| EXERCISE A |
In the Berlin show review, which publishing house produced the books on display?
| EXERCISE B |
Please quote the part of the Berlin show review that opens with the words "What does it" and closes with "at Mercer Union.".

[[ DOCUMENT PASSAGE, beginning ]]

West Berlin is, by all accounts, a neurotic among cities — intensely self-absorbed, and romantically obsessed by the Wall, its alienated teenagers and other symptoms of its bizarre geographical and political situation. The city seems to have a drag queen’s single-minded fascination with survival and style. It appears to be a tiny banana republic with only two cash-crops: pop culture, and its reputation for oddity.

What does it mean to live and work as an artist in such a strange place? Some interesting answers are suggested by a little Toronto show that should be caught before it closes this weekend: Berliner Auf zeichnungen (Berlin Notes), at Mercer Union.

Put together by curator Lorne Falk shortly before his departure last summer from the Banff Centre’s Walter Phillips Gallery, this exhibit surveys some recent paintings, drawings and mixed-media works by five artists living, working and pulse-taking in Berlin. In addition, a number of books produced by Rainer Verlag, the avant-garde Berlin publishing house, are on display. A sizable group of new artists’ videotapes are available for viewing.

Perhaps significantly, none of the painters represented in the show were born in Berlin. Ricarda Fischer, Joachim Peeck and Yana Yo came to Berlin to study at the Hochschule der Kunste, all studied there with the neo-Expessionist painter Karl Horst Hodicke, and all stayed on. Michael Morris and Vincent Trasov, on the other hand, moved to Berlin a few years ago from Vancouver, where they were founders and moving spirits of the neo dada Western Front Society. With the exception of Morris (who was born in 1942), all the artists are baby boomers.

[[ DOCUMENT PASSAGE, end ]]
[[ DATA TO EXAMINE, beginning ]]

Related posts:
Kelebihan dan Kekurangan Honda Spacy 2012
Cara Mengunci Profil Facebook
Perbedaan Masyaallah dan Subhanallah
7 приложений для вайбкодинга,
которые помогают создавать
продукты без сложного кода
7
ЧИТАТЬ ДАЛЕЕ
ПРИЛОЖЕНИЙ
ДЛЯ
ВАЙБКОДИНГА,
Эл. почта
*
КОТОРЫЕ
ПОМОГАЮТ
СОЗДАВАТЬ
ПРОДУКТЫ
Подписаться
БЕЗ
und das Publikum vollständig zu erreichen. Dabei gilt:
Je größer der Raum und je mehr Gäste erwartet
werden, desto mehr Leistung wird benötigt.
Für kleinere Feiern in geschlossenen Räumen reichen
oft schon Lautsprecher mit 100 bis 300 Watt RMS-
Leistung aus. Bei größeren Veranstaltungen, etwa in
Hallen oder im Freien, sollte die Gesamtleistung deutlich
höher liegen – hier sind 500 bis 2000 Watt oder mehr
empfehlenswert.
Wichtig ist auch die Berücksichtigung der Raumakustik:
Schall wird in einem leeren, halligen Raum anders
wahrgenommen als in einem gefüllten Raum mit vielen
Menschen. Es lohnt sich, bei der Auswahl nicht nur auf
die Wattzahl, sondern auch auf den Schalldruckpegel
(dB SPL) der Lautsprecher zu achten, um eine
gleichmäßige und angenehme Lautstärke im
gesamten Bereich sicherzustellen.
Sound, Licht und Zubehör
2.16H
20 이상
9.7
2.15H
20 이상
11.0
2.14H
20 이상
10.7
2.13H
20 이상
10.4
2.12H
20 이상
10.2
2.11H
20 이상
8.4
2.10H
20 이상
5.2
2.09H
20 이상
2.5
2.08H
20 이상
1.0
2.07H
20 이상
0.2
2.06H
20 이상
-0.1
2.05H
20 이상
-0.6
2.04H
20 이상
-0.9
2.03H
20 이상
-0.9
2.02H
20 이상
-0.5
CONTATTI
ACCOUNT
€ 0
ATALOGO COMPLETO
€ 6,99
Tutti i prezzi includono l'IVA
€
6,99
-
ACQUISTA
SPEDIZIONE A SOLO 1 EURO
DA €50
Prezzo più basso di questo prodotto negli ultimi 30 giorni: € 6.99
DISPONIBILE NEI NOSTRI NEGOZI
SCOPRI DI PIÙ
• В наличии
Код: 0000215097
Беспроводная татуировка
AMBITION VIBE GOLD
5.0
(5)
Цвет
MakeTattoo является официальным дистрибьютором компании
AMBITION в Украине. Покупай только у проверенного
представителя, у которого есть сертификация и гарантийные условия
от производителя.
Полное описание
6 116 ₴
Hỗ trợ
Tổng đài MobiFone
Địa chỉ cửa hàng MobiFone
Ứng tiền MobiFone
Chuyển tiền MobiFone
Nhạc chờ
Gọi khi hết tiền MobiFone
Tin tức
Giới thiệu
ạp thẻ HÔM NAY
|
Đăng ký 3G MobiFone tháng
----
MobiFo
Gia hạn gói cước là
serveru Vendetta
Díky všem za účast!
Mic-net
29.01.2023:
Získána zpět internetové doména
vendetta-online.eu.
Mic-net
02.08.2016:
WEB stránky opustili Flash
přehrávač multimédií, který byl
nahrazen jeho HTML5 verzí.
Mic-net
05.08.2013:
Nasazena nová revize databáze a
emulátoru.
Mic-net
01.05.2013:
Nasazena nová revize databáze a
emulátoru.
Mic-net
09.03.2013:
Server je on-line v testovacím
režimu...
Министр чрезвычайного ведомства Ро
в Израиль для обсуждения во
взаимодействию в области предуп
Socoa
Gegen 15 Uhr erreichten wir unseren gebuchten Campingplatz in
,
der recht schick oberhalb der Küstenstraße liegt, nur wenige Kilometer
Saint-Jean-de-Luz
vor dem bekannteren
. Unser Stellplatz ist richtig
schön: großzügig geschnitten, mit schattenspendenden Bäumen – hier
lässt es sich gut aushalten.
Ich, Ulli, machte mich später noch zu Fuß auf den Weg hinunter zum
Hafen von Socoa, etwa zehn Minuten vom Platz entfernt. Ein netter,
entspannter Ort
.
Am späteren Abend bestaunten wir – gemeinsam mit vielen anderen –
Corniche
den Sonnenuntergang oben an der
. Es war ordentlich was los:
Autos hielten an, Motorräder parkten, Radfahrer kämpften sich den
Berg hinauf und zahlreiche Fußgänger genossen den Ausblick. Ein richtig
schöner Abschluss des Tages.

[[ DATA TO EXAMINE, end ]]

| RESPONSE BOX A |
Rainer Verlag, the avant-garde Berlin publishing house.

| RESPONSE BOX B |
What does it mean to live and work as an artist in such a strange place? Some interesting answers are suggested by a little Toronto show that should be caught before it closes this weekend: Berliner Auf zeichnungen (Berlin Notes), at Mercer Union.